David Dunlop seeks to stretch time, so that it is elastic enough to convey the process of seeing. His work can be viewed at The White Gallery in a new exhibition called The Electric City.
When speaking with David Dunlop, it is immediately clear that he is as much a teacher as he is an artist. Loquacious and well read, Dunlop weaves a rich array of literary, philosophical and art historical references into animated conversation that eventually leads to a discussion of his paintings. While a focus on theory might seem to be a distraction from the artmaking practice, in Dunlop’s case, there is a clear connection between his scholarship and his art.
Dunlop uses paint to articulate certain principles of perception. Specifically, Dunlop in interested in the eye’s neural scan paths: the mind’s constant assessing of visual data to locate the edges of objects in order to comprehend the narrative of our lives.

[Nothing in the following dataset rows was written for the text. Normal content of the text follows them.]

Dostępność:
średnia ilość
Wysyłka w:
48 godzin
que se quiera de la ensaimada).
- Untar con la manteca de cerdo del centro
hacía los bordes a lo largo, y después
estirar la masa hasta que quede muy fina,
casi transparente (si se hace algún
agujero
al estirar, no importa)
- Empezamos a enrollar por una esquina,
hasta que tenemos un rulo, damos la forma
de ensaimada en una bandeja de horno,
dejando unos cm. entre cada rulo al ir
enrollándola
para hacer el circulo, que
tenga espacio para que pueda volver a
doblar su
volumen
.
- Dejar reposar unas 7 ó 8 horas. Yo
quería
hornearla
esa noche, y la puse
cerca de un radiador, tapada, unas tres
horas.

Myriad bits of information flicker across our eyes in millisecond increments. Dunlop wants to know how our attention is arrested from the constant barrage of visual sensation to create form and meaning.
Dunlop refers to “the myth of the focal point”. He posits that the Renaissance emphasis on one-point perspective has had an inordinate hold on art, constraining centuries of artists to adhere to the rules of receding space. Dunlop proposes that two focal points more accurately convey the true nature of human sight, one linear and the other atmospheric. He contends that many artists, and viewers alike, would benefit from understanding that seeing is the meeting of sensory data and the mind’s process of interpreting that data. To effect these sensations, Dunlop uses oil painting on aluminum, a process that allows for a more immediate application of the pigment, allowing him to work quickly on the smooth reflective surface, as opposed to the absorbing texture of canvas.

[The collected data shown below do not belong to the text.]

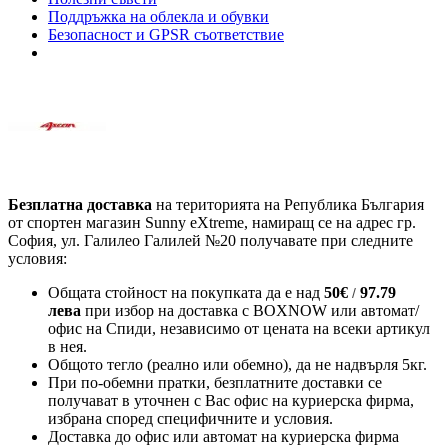
Поддръжка на облекла и обувки
Безопасност и GPSR съответствие
Безплатна доставка
на територията на Република България
от спортен магазин Sunny eXtreme, намиращ се на адрес гр.
София, ул. Галилео Галилей №20 получавате при следните
условия:
Общата стойност на покупката да е над
50
€
97.79
/
лева
при избор на доставка с BOXNOW или автомат/
офис на Спиди
, независимо от цената на всеки артикул
в нея.
Общото тегло (реално или обемно), да не надвърля 5кг.
При по-обемни пратки, безплатните доставки се
получават в уточнен с Вас офис на куриерска фирма,
избрана според специфичните и условия.
Доставка до офис или автомат на куриерска фирма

In defiance of traditional perspective, with it’s prescribed organization of space from near to far, and the formulaic use lights and darks to effect an ideal scene, Dunlop strives to paint the evanescence of seeing, a record of the perceiving eye. Grand Central Terminal, Passing Through, conveys the sense of the perpetual intake and assessment of retinal information that is central to Dunlop’s aesthetic. Rather than a static image of figures that imply movement, Dunlop renders the light and space of the basilica-like room, with the suggestion of travelers emerging from the atmosphere. The scene captures the sensations the eye compiles to create a legible scene. Another of Dunlop’s series of the voluminous station, Grand Central Terminal, Reverberating Light shows the throng as a dark mass that anchors the painting. The familiar cathedral windows that face 42nd Street preside over the scene, just as they do when one walks toward them from a dark train platform. Light is the protagonist here, shimmering and alluding to the anonymous travelers in motion.

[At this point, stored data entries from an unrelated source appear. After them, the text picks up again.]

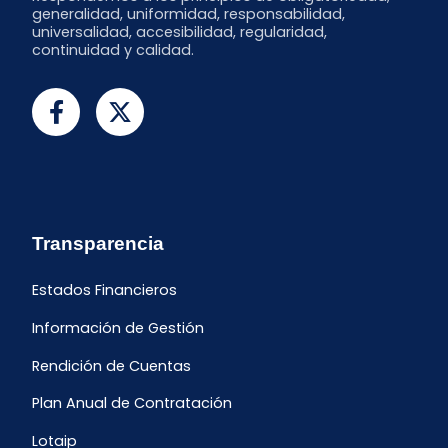
generalidad, uniformidad, responsabilidad,
universalidad, accesibilidad, regularidad,
continuidad y calidad.
Transparencia
Estados Financieros
Información de Gestión
Rendición de Cuentas
Plan Anual de Contratación
Lotaip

Dunlop has also made a study of bridges and freeway overpasses. Approach to the 59th Street Bridge captures a mundane location, a fleeting scene that any urbanite has seen many times. Like Wayne Thiebaud’s freeways, Dunlop’s bridges arc across his paintings as compositional anchors. Traffic is suggested, on the overpass above, and cars move furtively below. Dunlop gives us enough information to read the painting, but there is actually little detail offered. Another bridge painting, Brooklyn Bridge follows in the grand tradition of artists like Joseph Stella who have immortalized the structure as an iconic and eternal. Dunlop’s version is painted looking up from the river, beneath the massive form. The scene is reminiscent of a Piranesi drawing, with its simultaneous, extreme vantage points of architectural volumes. We see no vehicles, rather a visual vibrato referring to the coiled suspension cords suggesting the energy from streams of cars zooming above.
Some viewers may mistake Dunlop’s paintings as a form of Neo-Impressionism. Actually, they are the antithesis of the Impressionists’ goal of capturing a moment, using treating paint as a system of equally weighted marks that unify as one light-filled space. Instead, Dunlop seeks to stretch time, so that it is elastic enough to convey the process of seeing. His “peripheral smears” convey the viewer’s kinetic experience as one walks through the world, constantly and unconsciously editing the vast, perpetual array of retinal signals. A careful study of Dunlop’s paintings offers both a satisfying encounter with an accomplished artist, and a lesson in neuroscience.
Dunlop was born and raised in Missouri. He received a BA from Wooster College in Ohio. During the 1970s, he worked at the illustrious Blackburn Press, where he assisted modern masters, and master printers. After receiving his MFA degree at the Pratt Institute, he moved to Connecticut in 1979. Dunlop is a member of the faculty at the Silvermine School of Art in New Canaan, where he teaches painting and conducts art-related tours of Italy, France
and Japan. In 2008, PBS debuted Through Time with David Dunlop, a thirteen-episode series Dunlop hosted and wrote. In 2009, the series was awarded a Daytime Emmy for outstanding writing and a CINE Golden Eagle Award for excellence in television production.
Currently, The White Gallery in Lakeville is presenting the exhibition David Dunlop: The Electric City. The show will remain on view through November 5.